If we add our extension E, we end up with an input composed of two blocks. When we resume computation of the SHA-256 we will use only the second block as the first was already processed but do notice that we got stuck with the padding between the orignal message and the extension. IT IS PART OF OUR INPUT NOW. The padding was used to compute the original MAC so we can't skip it. We gotta live with that.
The only thing missing is the secret's length. That's quite simple though, we brute force it. Lets start by imagining its size is 10 bytes.
We now have all the missing pieces:
- We still don't know the secret but the entire purpose of this attack is to do stuff without it. It would be a bummer to discover it at this point.
- The number of zeroes needed to pad the 64-bytes blocks
- The original message size (34 bytes) as well as the extended message size with padding included (75 bytes).
How do you go from 75 to [0,0,0,0,0,0,2,80]?

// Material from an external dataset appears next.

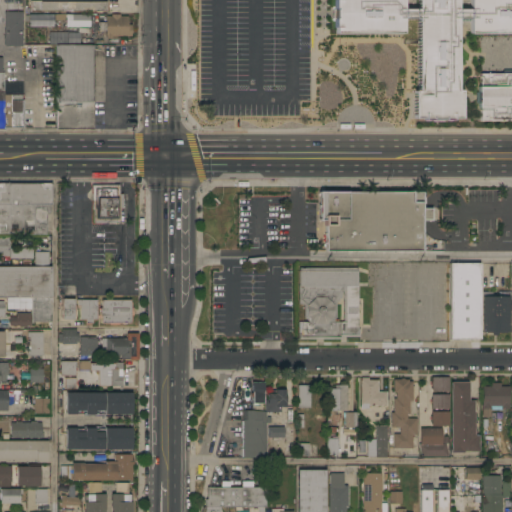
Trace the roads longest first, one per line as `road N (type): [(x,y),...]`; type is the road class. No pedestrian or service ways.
road 1 (residential): [(163,361),(511,361)]
road 2 (primary): [(392,157),(162,157)]
road 3 (secondary): [(162,157),(164,308)]
road 4 (primary): [(511,157),(392,157)]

Considering 75 is an unsigned 64 bits integer, you have to convert the integer into an array of 8 bytes.
By the way, Elixir is awesome to deal with binary.
iex> <<75::64-integer>>
<<0,0,0,0,0,0,2,80>>
That's it. We just resume SHA-256 and it will compress the second block and its internal state, resulting in a new internal state that is our well deserved MAC. What about the input. Didn't we discover that we had to live with the padding in the input?

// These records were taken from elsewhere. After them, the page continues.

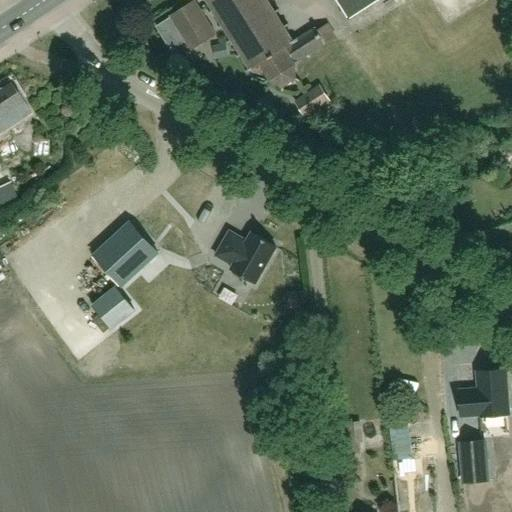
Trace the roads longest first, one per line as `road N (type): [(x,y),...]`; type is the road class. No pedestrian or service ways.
road 1 (residential): [(320,194),(104,71),(45,0)]
road 2 (unclassified): [(320,194),(312,234),(336,436),(333,511)]
road 3 (residential): [(511,304),(320,194)]
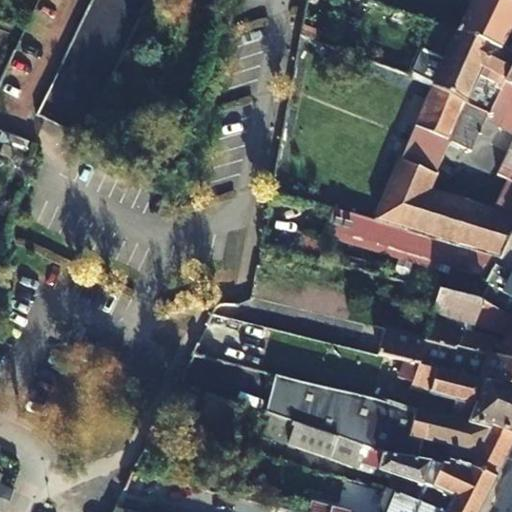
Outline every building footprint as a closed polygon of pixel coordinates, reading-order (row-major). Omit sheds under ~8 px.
[(511,24),(511,5),(501,0),(461,0),(460,3),(452,0),(434,0),(432,5),(421,0),(373,0),(372,3),(408,15),(434,24),(454,31),(501,49),(511,24)] [(434,24),(408,15),(403,28),(427,37),(434,24)] [(511,53),(501,49),(454,31),(443,58),(421,49),(409,75),(430,85),(486,114),(511,63),(511,53)] [(432,173),(398,159),(373,221),(477,252),(495,257),(506,237),(511,224),(511,63),(486,114),(430,85),(412,125),(446,140),(469,150),(483,121),(511,136),(511,138),(507,151),(510,152),(504,167),(500,165),(496,176),(509,182),(497,211),(431,192),(434,174),(432,173)] [(53,74),(39,118),(60,124),(74,81),(53,74)] [(446,140),(412,125),(398,159),(432,173),(446,140)] [(476,253),(335,210),(330,225),(350,231),(348,236),(470,273),(474,261),(476,253)] [(476,253),(474,261),(492,267),(493,264),(497,258),(495,257),(477,252),(476,253)] [(498,292),(511,299),(511,272),(493,264),(492,267),(482,286),(498,292)] [(391,300),(472,326),(477,318),(497,330),(507,313),(476,297),(397,279),(391,298),(391,300)] [(511,305),(496,297),(498,292),(482,286),(476,297),(507,313),(511,315),(511,305)] [(384,326),(411,332),(412,325),(390,319),(391,315),(376,311),(372,325),(383,328),(384,326)] [(472,326),(503,336),(511,318),(511,315),(507,313),(497,330),(477,318),(472,326)] [(511,318),(503,336),(511,339),(511,318)] [(455,346),(511,361),(511,339),(503,336),(500,341),(427,320),(423,335),(421,341),(453,350),(455,346)] [(511,386),(511,361),(455,346),(453,350),(421,341),(423,335),(411,332),(384,326),(383,328),(376,355),(401,361),(498,384),(502,382),(511,386)] [(498,384),(401,361),(397,378),(410,382),(409,387),(475,404),(467,423),(487,429),(490,424),(511,435),(511,386),(502,382),(498,384)] [(275,374),(263,412),(349,441),(384,452),(435,461),(445,463),(447,460),(469,465),(470,466),(493,479),(511,440),(511,435),(490,424),(487,429),(467,423),(463,421),(275,374)] [(223,433),(233,402),(203,392),(193,423),(223,433)] [(384,452),(349,441),(263,412),(245,406),(241,418),(254,424),(252,431),(260,434),(260,437),(356,468),(359,463),(375,469),(375,471),(450,499),(443,511),(476,511),(493,479),(470,466),(469,465),(447,460),(445,463),(435,461),(384,452)] [(114,506),(139,511),(140,511),(150,493),(124,485),(114,506)] [(0,486),(0,496),(6,499),(8,499),(9,498),(12,491),(0,486)] [(443,511),(385,488),(374,511),(352,511),(312,503),(309,511),(443,511)] [(201,499),(201,490),(180,490),(180,511),(228,511),(229,499),(201,499)] [(6,499),(0,496),(0,511),(1,511),(2,511),(8,499),(6,499)]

tampered_M = name=escolhido&role=user\x80\0\0\0\0\0\0\0\0\0\0\0\0\0\0\0\0\0\0\0\0\0\0\0\0\0\0\0\0\0\0\0\0\0\0\0\0\x01\x10&role=admin
tampered_MAC = bbd0bdfc3a2a6291d34d31dfc2bba40965d4b864ed9638d5926c90ec058ba667
There it is. Padding included.
Wait wait, how exactly do you resume the internal state of a SHA-256 engine? No magic here, just set the initial value for the internal state and tell it how many input bytes were already processed. Take a look at the code, not that interesting right?
Back to where it all started. Why can't we use H(S || M) instead of HMAC? Because of vulnerabilities like the Length Extension Attack. How does HMAC avoid the attack then? The RFC for HMAC tells us the following
ipad = the byte 0x36 repeated B times
opad = the byte 0x5C repeated B times.
To compute HMAC over the data `text' we perform
H(K XOR opad, H(K XOR ipad, text))
The B they talk about stands for block size but lets ignore the padding stuff to keep it simpler and see what we get.
To compute HMAC over the data `text' we perform
H(K, H(K, text))
HMAC rehashes the digest that we use as the internal state to extend the message. Since we don't know it, we can no longer use it to process additional input. But what about trying to extend the digest that resulted from the rehash? There's no much to gain that. We would be trying to extend an internal state that has a fixed block size anyway.
That's a quite simple solution to the problem.
It would be pretty nice to understand how the Keccac Sponge avoids this. But not now... I'm tired.